%%
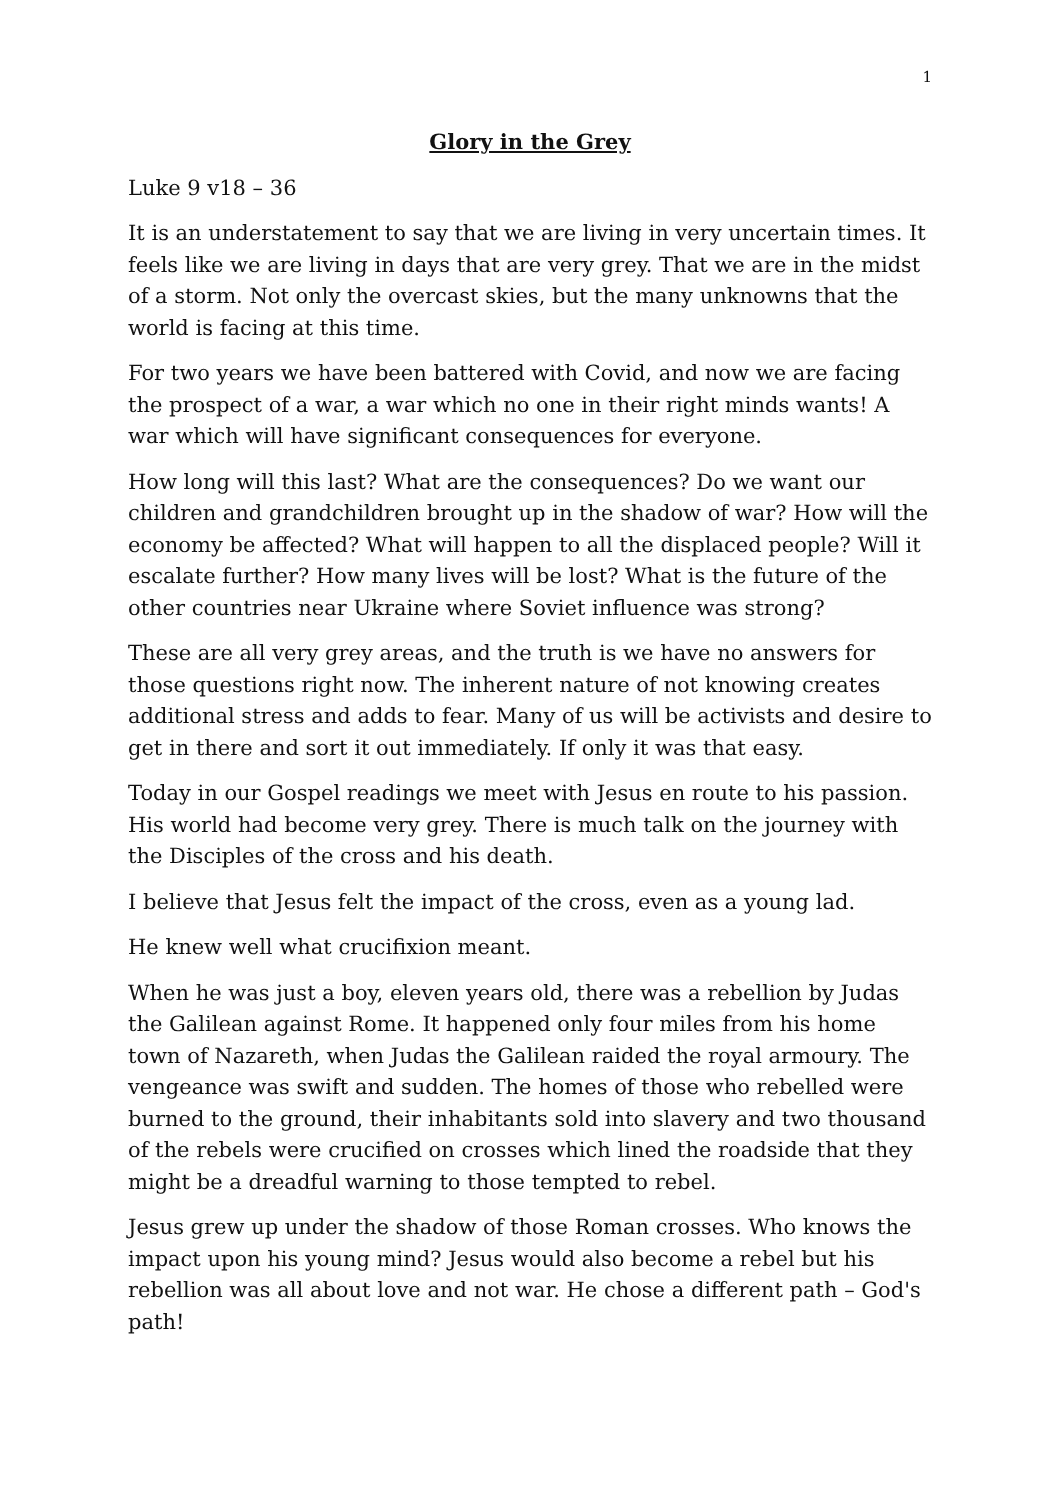1
Glory in the Grey
Luke 9 v18 – 36
It is an understatement to say that we are living in very uncertain times. It feels like we are living in days that are very grey. That we are in the midst of a storm. Not only the overcast skies, but the many unknowns that the world is facing at this time.
For two years we have been battered with Covid, and now we are facing the prospect of a war, a war which no one in their right minds wants! A war which will have significant consequences for everyone.
How long will this last? What are the consequences? Do we want our children and grandchildren brought up in the shadow of war? How will the economy be affected? What will happen to all the displaced people? Will it escalate further? How many lives will be lost? What is the future of the other countries near Ukraine where Soviet influence was strong?
These are all very grey areas, and the truth is we have no answers for those questions right now. The inherent nature of not knowing creates additional stress and adds to fear. Many of us will be activists and desire to get in there and sort it out immediately. If only it was that easy.
Today in our Gospel readings we meet with Jesus en route to his passion. His world had become very grey. There is much talk on the journey with the Disciples of the cross and his death.
I believe that Jesus felt the impact of the cross, even as a young lad.
He knew well what crucifixion meant.
When he was just a boy, eleven years old, there was a rebellion by Judas the Galilean against Rome. It happened only four miles from his home town of Nazareth, when Judas the Galilean raided the royal armoury. The vengeance was swift and sudden. The homes of those who rebelled were burned to the ground, their inhabitants sold into slavery and two thousand of the rebels were crucified on crosses which lined the roadside that they might be a dreadful warning to those tempted to rebel.
Jesus grew up under the shadow of those Roman crosses. Who knows the impact upon his young mind? Jesus would also become a rebel but his rebellion was all about love and not war. He chose a different path – God's path!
%%
PROBLEM = Whenever the string "young" shows up in a line of the entries, copy that line.

REPLY TO THE TASK =
I believe that Jesus felt the impact of the cross, even as a young lad.
Jesus grew up under the shadow of those Roman crosses. Who knows the impact upon his young mind? Jesus would also become a rebel but his rebellion was all about love and not war. He chose a different path – God's path!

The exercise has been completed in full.